6 – Roll the meatball in the bread crumbs. Pull off another piece of the meat mixture and repeat the procedure until you have used all of it and the balls have been rolled in bread crumbs.
7 – Pour the oil into a 12-inch skillet and turn the heat on to high. When the oil is hot, slip in the meatballs. Brown them to a dark color on one side, then turn them to do the other side. Do not turn them more than once. If the meatballs do not fit into the pan in a single uncrowded layer, do a batch at a time. When you have browned them all, put the meatballs into the pan before continuing. (I used a little more oil than called for in the recipe, but removed it after the meatballs were browned.)
8 – Add the peppers with a little bit of salt, turn the contents of the pan over using a wooden spoon and a light touch, lower the heat, and cover the pan.
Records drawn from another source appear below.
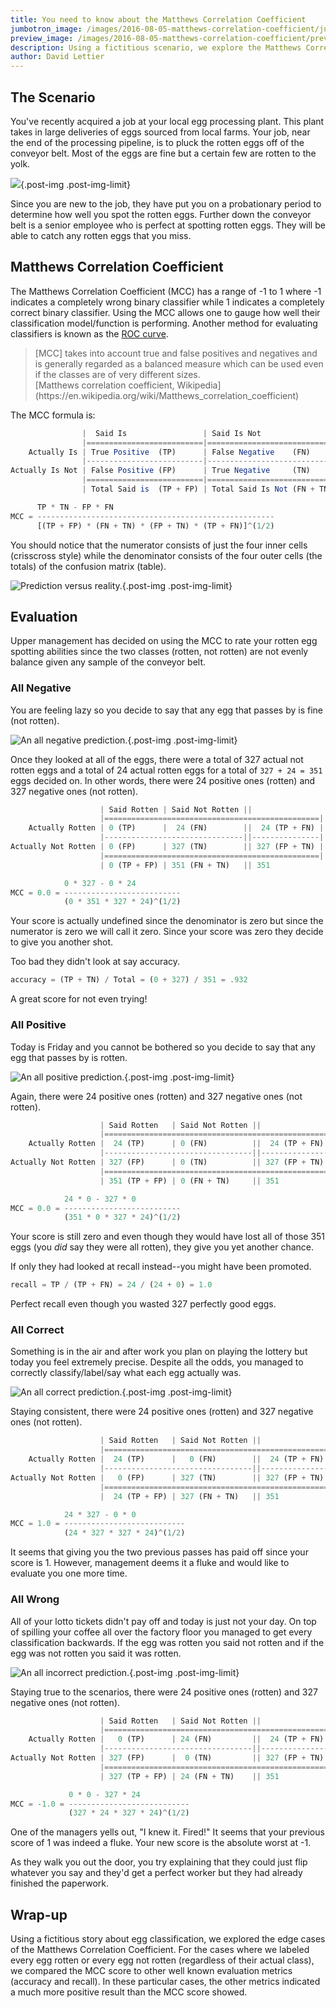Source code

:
 ```yaml
---
title: You need to know about the Matthews Correlation Coefficient
jumbotron_image: /images/2016-08-05-matthews-correlation-coefficient/jumbotron_image.jpg
preview_image: /images/2016-08-05-matthews-correlation-coefficient/preview_image.jpg
description: Using a fictitious scenario, we explore the Matthews Correlation Coefficient quality measure of binary classification.
author: David Lettier
---
```

<!--https://pixabay.com/en/eggs-bowl-easter-holiday-1278166/-->

## The Scenario

You've recently acquired a job at your local egg processing plant.
This plant takes in large deliveries of eggs sourced from local farms.
Your job, near the end of the processing pipeline, is to pluck the rotten eggs off of the conveyor belt.
Most of the eggs are fine but a certain few are rotten to the yolk.

![](/images/2016-08-05-matthews-correlation-coefficient/egg-conveyor.gif){.post-img .post-img-limit}

<!--https://pixabay.com/en/produce-food-canning-processing-448536/-->

Since you are new to the job, they have put you on a probationary period to determine how well you spot the rotten eggs.
Further down the conveyor belt is a senior employee who is perfect at spotting rotten eggs.
They will be able to catch any rotten eggs that you miss.

## Matthews Correlation Coefficient

The Matthews Correlation Coefficient (MCC) has a range of -1 to 1 where -1 indicates a completely wrong binary classifier while
1 indicates a completely correct binary classifier.
Using the MCC allows one to gauge how well their classification model/function is performing.
Another method for evaluating classifiers is known as the
[ROC curve](/posts/2016-03-28-reelin-and-rocin-receiver-operating-characteristic.html).

<blockquote>
[MCC] takes into account true and false positives and negatives and is generally
regarded as a balanced measure which can be used even if the classes are of very different sizes.
<footer>[Matthews correlation coefficient, Wikipedia](https://en.wikipedia.org/wiki/Matthews_correlation_coefficient)</footer>
</blockquote>

The MCC formula is:

```javascript
                |  Said Is                 | Said Is Not                 ||
                |==========================|=============================||=================================|
    Actually Is | True Positive  (TP)      | False Negative    (FN)      || Total Actually Is     (TP + FN) |
                |--------------------------|-----------------------------||---------------------------------|
Actually Is Not | False Positive (FP)      | True Negative     (TN)      || Total Actually Is Not (FP + TN) |
                |==========================|=============================||=================================|
                | Total Said is  (TP + FP) | Total Said Is Not (FN + TN) ||

      TP * TN - FP * FN
MCC = -----------------------------------------------------
      [(TP + FP) * (FN + TN) * (FP + TN) * (TP + FN)]^(1/2)
```

You should notice that the numerator consists of just the four inner cells (crisscross style)
while the denominator consists of the four outer cells (the totals) of the confusion matrix (table).

![Prediction versus reality.](/images/2016-08-05-matthews-correlation-coefficient/eggs.svg){.post-img .post-img-limit}

## Evaluation

Upper management has decided on using the MCC to rate your rotten egg spotting abilities since the two classes (rotten, not rotten) are
not evenly balance given any sample of the conveyor belt.

### All Negative

You are feeling lazy so you decide to say that any egg that passes by is fine (not rotten).

![An all negative prediction.](/images/2016-08-05-matthews-correlation-coefficient/eggs_all_negative.svg){.post-img .post-img-limit}

Once they looked at all of the eggs, there were a total of 327 actual not rotten eggs and a total of 24 actual rotten eggs
for a total of `327 + 24 = 351` eggs decided on.
In other words, there were 24 positive ones (rotten) and 327 negative ones (not rotten).

```javascript
                    | Said Rotten | Said Not Rotten ||
                    |================================================|
    Actually Rotten | 0 (TP)      |  24 (FN)        ||  24 (TP + FN) |
                    |-------------------------------||---------------|
Actually Not Rotten | 0 (FP)      | 327 (TN)        || 327 (FP + TN) |
                    |================================================|
                    | 0 (TP + FP) | 351 (FN + TN)   || 351

            0 * 327 - 0 * 24
MCC = 0.0 = --------------------------
            (0 * 351 * 327 * 24)^(1/2)
```

Your score is actually undefined since the denominator is zero but since the numerator is zero we will call it zero.
Since your score was zero they decide to give you another shot.

Too bad they didn't look at say accuracy.

```javascript
accuracy = (TP + TN) / Total = (0 + 327) / 351 = .932
```

A great score for not even trying!

### All Positive

Today is Friday and you cannot be bothered so you decide to say that any egg that passes by is rotten.

![An all positive prediction.](/images/2016-08-05-matthews-correlation-coefficient/eggs_all_positive.svg){.post-img .post-img-limit}

Again, there were 24 positive ones (rotten) and 327 negative ones (not rotten).

```javascript
                    | Said Rotten   | Said Not Rotten ||
                    |==================================================|
    Actually Rotten |  24 (TP)      | 0 (FN)          ||  24 (TP + FN) |
                    |---------------------------------||---------------|
Actually Not Rotten | 327 (FP)      | 0 (TN)          || 327 (FP + TN) |
                    |==================================================|
                    | 351 (TP + FP) | 0 (FN + TN)     || 351

            24 * 0 - 327 * 0
MCC = 0.0 = --------------------------
            (351 * 0 * 327 * 24)^(1/2)
```

Your score is still zero and even though they would have lost all of those 351 eggs (you _did_ say they were all rotten),
they give you yet another chance.

If only they had looked at recall instead--you might have been promoted.

```javascript
recall = TP / (TP + FN) = 24 / (24 + 0) = 1.0
```

Perfect recall even though you wasted 327 perfectly good eggs.

### All Correct

Something is in the air and after work you plan on playing the lottery but today you feel extremely precise.
Despite all the odds, you managed to correctly classify/label/say what each egg actually was.

![An all correct prediction.](/images/2016-08-05-matthews-correlation-coefficient/eggs_all_correct.svg){.post-img .post-img-limit}

Staying consistent, there were 24 positive ones (rotten) and 327 negative ones (not rotten).

```javascript
                    | Said Rotten   | Said Not Rotten ||
                    |==================================================|
    Actually Rotten |  24 (TP)      |   0 (FN)        ||  24 (TP + FN) |
                    |---------------------------------||---------------|
Actually Not Rotten |   0 (FP)      | 327 (TN)        || 327 (FP + TN) |
                    |==================================================|
                    |  24 (TP + FP) | 327 (FN + TN)   || 351

            24 * 327 - 0 * 0
MCC = 1.0 = ---------------------------
            (24 * 327 * 327 * 24)^(1/2)
```

It seems that giving you the two previous passes has paid off since your score is 1.
However, management deems it a fluke and would like to evaluate you one more time.

### All Wrong

All of your lotto tickets didn't pay off and today is just not your day.
On top of spilling your coffee all over the factory floor you managed to get every classification backwards.
If the egg was rotten you said not rotten and if the egg was not rotten you said it was rotten.

![An all incorrect prediction.](/images/2016-08-05-matthews-correlation-coefficient/eggs_all_incorrect.svg){.post-img .post-img-limit}

Staying true to the scenarios, there were 24 positive ones (rotten) and 327 negative ones (not rotten).

```javascript
                    | Said Rotten   | Said Not Rotten ||
                    |===================================================|
    Actually Rotten |   0 (TP)      | 24 (FN)         ||  24 (TP + FN)  |
                    |---------------------------------||----------------|
Actually Not Rotten | 327 (FP)      |  0 (TN)         || 327 (FP + TN)  |
                    |===================================================|
                    | 327 (TP + FP) | 24 (FN + TN)    || 351

             0 * 0 - 327 * 24
MCC = -1.0 = ---------------------------
             (327 * 24 * 327 * 24)^(1/2)
```

One of the managers yells out, "I knew it. Fired!"
It seems that your previous score of 1 was indeed a fluke.
Your new score is the absolute worst at -1.

As they walk you out the door, you try explaining that they could just flip whatever
you say and they'd get a perfect worker but they had already finished the paperwork.

## Wrap-up

Using a fictitious story about egg classification, we explored the edge cases of the Matthews Correlation Coefficient.
For the cases where we labeled every egg rotten or every egg not rotten (regardless of their actual class),
we compared the MCC score to other well known evaluation metrics (accuracy and recall).
In these particular cases, the other metrics indicated a much more positive result than the MCC score showed.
You have a choice of how long to continue cooking. If you want the peppers to star—that is, if you would like them to maintain enough of their shape to show on the plate—cook them just until a fork slips easily into them, about 10 minutes. If you think that you may enjoy them more as a sauce, and a very tasty sauce it would be, just continue to cook them until they begin to dissolve. When the peppers are done to taste, transfer the contents of the pan to a warm platter and serve at once.